What the exercise asks
Word for word, restate the lines of the material below from its first line through the one containing "Автошкола на Голосеевской". Omit the rest.

START Supplied material

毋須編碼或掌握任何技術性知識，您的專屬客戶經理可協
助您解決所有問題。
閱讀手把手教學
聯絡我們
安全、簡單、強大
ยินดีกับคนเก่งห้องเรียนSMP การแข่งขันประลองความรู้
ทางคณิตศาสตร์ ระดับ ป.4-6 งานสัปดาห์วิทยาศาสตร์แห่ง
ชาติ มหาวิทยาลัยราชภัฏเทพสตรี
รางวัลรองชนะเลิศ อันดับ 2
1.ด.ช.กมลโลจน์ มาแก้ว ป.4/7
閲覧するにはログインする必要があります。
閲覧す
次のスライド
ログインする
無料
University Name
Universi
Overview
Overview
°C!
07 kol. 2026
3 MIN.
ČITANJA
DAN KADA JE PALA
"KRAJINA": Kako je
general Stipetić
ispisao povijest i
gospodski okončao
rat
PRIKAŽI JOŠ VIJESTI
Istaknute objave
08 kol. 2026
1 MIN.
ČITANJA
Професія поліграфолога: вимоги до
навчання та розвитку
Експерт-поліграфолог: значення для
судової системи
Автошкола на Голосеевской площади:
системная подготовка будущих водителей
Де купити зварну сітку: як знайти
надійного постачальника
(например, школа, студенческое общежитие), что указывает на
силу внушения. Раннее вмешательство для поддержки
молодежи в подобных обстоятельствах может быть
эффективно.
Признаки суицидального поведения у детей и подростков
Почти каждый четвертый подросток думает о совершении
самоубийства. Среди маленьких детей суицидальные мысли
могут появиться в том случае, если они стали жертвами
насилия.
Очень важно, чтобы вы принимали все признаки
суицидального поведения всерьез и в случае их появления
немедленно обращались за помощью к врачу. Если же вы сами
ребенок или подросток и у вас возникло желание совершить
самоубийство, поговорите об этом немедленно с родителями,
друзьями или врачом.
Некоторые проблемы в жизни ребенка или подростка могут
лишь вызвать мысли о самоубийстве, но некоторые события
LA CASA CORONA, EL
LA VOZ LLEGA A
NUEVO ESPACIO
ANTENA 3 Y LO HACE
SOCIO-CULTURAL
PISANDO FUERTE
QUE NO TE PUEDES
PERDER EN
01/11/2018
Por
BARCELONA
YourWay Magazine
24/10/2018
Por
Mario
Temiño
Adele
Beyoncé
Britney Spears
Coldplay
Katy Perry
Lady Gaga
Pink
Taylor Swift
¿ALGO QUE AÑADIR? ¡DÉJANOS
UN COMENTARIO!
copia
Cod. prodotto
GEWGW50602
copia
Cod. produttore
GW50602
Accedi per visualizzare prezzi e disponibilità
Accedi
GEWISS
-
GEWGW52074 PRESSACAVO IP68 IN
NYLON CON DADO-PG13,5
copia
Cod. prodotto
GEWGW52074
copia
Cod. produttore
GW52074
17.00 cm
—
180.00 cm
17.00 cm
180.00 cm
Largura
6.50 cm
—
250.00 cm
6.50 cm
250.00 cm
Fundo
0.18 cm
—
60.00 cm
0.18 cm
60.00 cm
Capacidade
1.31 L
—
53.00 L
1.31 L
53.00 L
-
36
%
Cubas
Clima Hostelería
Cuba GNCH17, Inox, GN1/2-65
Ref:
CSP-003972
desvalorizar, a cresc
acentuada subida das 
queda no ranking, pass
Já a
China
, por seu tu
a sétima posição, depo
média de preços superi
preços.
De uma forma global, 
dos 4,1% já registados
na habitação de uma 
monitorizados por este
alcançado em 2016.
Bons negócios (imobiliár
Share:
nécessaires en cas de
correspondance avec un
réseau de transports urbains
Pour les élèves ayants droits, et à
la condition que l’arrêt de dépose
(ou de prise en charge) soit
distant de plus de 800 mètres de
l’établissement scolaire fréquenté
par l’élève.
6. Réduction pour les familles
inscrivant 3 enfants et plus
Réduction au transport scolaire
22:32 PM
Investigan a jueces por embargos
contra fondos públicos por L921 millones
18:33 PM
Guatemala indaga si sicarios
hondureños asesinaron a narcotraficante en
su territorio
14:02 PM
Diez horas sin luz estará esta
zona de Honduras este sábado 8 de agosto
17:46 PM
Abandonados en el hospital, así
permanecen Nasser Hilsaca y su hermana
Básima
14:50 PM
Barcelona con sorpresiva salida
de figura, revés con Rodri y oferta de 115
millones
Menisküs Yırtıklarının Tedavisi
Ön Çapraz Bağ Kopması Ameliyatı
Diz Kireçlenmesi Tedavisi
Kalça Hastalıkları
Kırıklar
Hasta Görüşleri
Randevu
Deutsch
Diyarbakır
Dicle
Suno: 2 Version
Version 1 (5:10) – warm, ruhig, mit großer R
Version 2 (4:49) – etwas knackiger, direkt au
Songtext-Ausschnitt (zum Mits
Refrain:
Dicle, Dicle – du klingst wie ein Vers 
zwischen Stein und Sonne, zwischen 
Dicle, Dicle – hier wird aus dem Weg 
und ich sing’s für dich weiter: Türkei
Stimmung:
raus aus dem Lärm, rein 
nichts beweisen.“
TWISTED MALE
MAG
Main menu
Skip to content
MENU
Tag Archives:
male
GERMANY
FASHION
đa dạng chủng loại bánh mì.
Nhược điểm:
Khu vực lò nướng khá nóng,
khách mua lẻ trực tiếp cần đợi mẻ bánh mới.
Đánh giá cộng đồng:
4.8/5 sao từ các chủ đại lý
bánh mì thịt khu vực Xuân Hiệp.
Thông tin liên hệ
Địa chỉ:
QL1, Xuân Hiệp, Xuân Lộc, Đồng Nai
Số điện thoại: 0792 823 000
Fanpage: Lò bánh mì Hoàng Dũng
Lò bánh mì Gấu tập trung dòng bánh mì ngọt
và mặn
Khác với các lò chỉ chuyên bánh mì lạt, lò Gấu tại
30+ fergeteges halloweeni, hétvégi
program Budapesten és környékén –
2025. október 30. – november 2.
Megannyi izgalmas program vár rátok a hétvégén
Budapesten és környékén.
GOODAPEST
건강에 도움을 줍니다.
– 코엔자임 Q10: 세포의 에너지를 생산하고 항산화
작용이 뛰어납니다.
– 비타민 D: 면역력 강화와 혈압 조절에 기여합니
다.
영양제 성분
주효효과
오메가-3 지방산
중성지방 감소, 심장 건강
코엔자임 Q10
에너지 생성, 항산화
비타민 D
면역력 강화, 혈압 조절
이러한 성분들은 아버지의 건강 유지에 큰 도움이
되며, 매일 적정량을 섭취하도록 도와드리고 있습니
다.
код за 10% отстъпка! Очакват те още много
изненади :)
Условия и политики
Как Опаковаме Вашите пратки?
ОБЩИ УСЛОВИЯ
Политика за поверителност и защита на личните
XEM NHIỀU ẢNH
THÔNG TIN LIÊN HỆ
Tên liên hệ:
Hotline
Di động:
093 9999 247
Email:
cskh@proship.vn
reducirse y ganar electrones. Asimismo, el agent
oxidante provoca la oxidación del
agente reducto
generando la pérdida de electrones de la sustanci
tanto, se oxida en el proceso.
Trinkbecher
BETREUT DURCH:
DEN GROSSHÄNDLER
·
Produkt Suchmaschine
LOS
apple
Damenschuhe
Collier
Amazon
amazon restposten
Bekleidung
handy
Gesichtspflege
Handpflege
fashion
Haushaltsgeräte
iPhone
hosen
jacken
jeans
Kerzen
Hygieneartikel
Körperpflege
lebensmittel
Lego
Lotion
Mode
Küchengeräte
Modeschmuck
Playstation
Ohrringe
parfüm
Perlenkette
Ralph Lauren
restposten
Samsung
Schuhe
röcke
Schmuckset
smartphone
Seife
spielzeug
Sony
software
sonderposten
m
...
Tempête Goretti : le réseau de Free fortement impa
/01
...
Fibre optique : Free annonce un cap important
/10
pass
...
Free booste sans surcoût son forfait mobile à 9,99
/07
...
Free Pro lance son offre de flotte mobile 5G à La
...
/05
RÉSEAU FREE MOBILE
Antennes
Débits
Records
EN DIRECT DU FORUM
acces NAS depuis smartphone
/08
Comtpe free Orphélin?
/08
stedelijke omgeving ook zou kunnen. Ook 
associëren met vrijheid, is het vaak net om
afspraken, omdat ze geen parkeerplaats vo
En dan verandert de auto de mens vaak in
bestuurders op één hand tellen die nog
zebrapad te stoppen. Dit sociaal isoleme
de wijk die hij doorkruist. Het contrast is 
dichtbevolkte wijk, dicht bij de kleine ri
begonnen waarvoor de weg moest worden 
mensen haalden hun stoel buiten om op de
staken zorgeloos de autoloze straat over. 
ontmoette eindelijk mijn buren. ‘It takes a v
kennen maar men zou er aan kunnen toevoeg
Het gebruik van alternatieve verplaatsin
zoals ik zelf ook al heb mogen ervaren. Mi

END Supplied material

Result
毋須編碼或掌握任何技術性知識，您的專屬客戶經理可協
助您解決所有問題。
閱讀手把手教學
聯絡我們
安全、簡單、強大
ยินดีกับคนเก่งห้องเรียนSMP การแข่งขันประลองความรู้
ทางคณิตศาสตร์ ระดับ ป.4-6 งานสัปดาห์วิทยาศาสตร์แห่ง
ชาติ มหาวิทยาลัยราชภัฏเทพสตรี
รางวัลรองชนะเลิศ อันดับ 2
1.ด.ช.กมลโลจน์ มาแก้ว ป.4/7
閲覧するにはログインする必要があります。
閲覧す
次のスライド
ログインする
無料
University Name
Universi
Overview
Overview
°C!
07 kol. 2026
3 MIN.
ČITANJA
DAN KADA JE PALA
"KRAJINA": Kako je
general Stipetić
ispisao povijest i
gospodski okončao
rat
PRIKAŽI JOŠ VIJESTI
Istaknute objave
08 kol. 2026
1 MIN.
ČITANJA
Професія поліграфолога: вимоги до
навчання та розвитку
Експерт-поліграфолог: значення для
судової системи
Автошкола на Голосеевской площади:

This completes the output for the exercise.